Sununu, who ran as a pro-choice Republican, said the bill “has nothing to do with being pro-choice or pro-life.”

“It provides security and addresses injustice for women who may have been in abusive situations or situations that resulted in the death of a fetus,” he said.

State lawmakers nicknamed the legislation “Griffin’s Bill” after a late-term unborn baby boy who died as a result of a vehicle accident in 2013 in North Strafford, New Hampshire. According to the report, Griffin’s mother, Ashlyn Rideout, was seven months pregnant with him when the accident, caused by a driver who ran a stop sign, led to her son’s death. Rideout survived.

Because there were no laws in place that recognized Griffin as a second victim in the accident, the driver did not face any charges related to the boy’s death, the report states.

A few states still do not provide justice for unborn victims of violence. In 2015, Colorado lawmakers rejected a bill to protect unborn victims in their state.

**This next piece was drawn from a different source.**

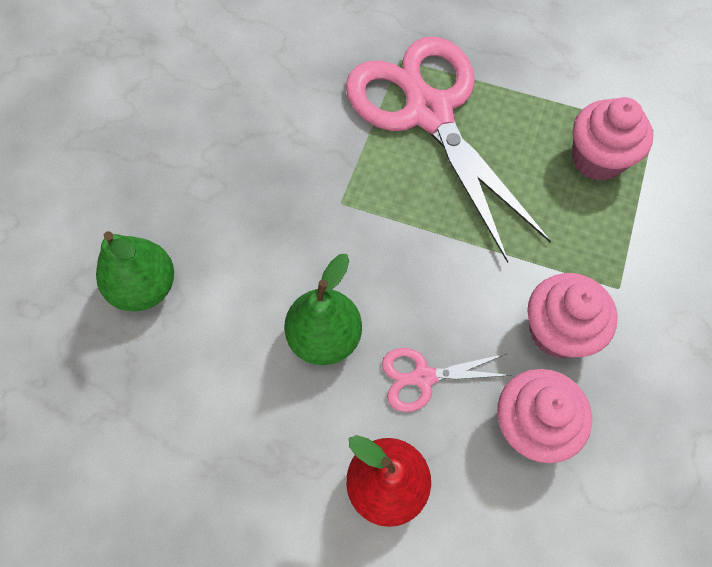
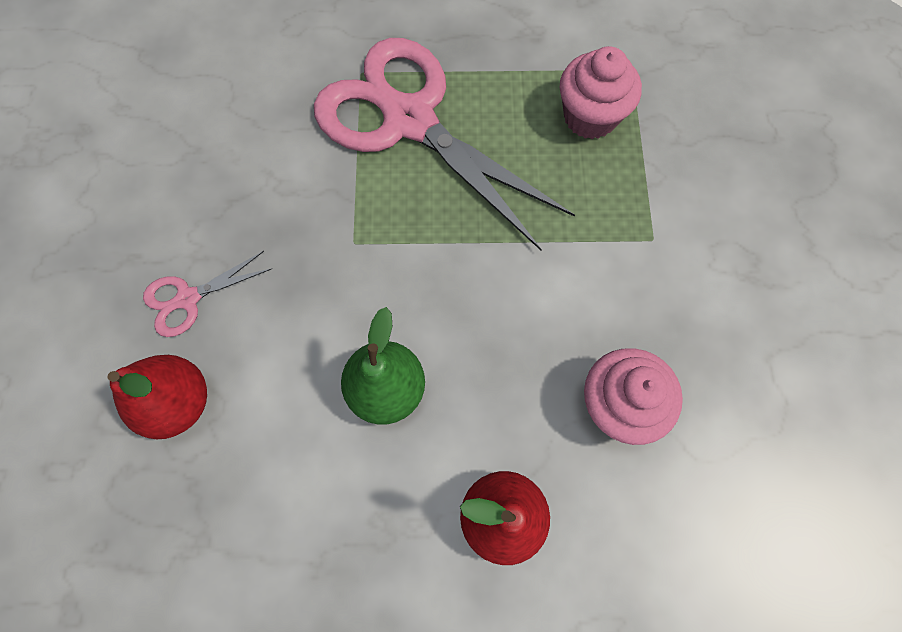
camera: 20 degrees left, 5 degrees up
(145, 287) = (179, 402): green pear -> red pear
(423, 377) = (499, 394): pink scissors -> pink scissors (188, 298)
(557, 331) = (611, 302): pink cupcake -> none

The bill was prompted by a gruesome crime involving Dynel Catrece Lane, who was arrested and later convicted for attacking a pregnant woman and cutting her 7-month-old unborn baby from her womb. In this unbelievable act of violence, the baby died but the mother, Michelle Wilkins, survived.

In 2016, a judge sentenced Lane to 100 years of prison for assaulting and attempting to murder Wilkins, but Lane did not face charges for Wilkins’ unborn daughter’s death.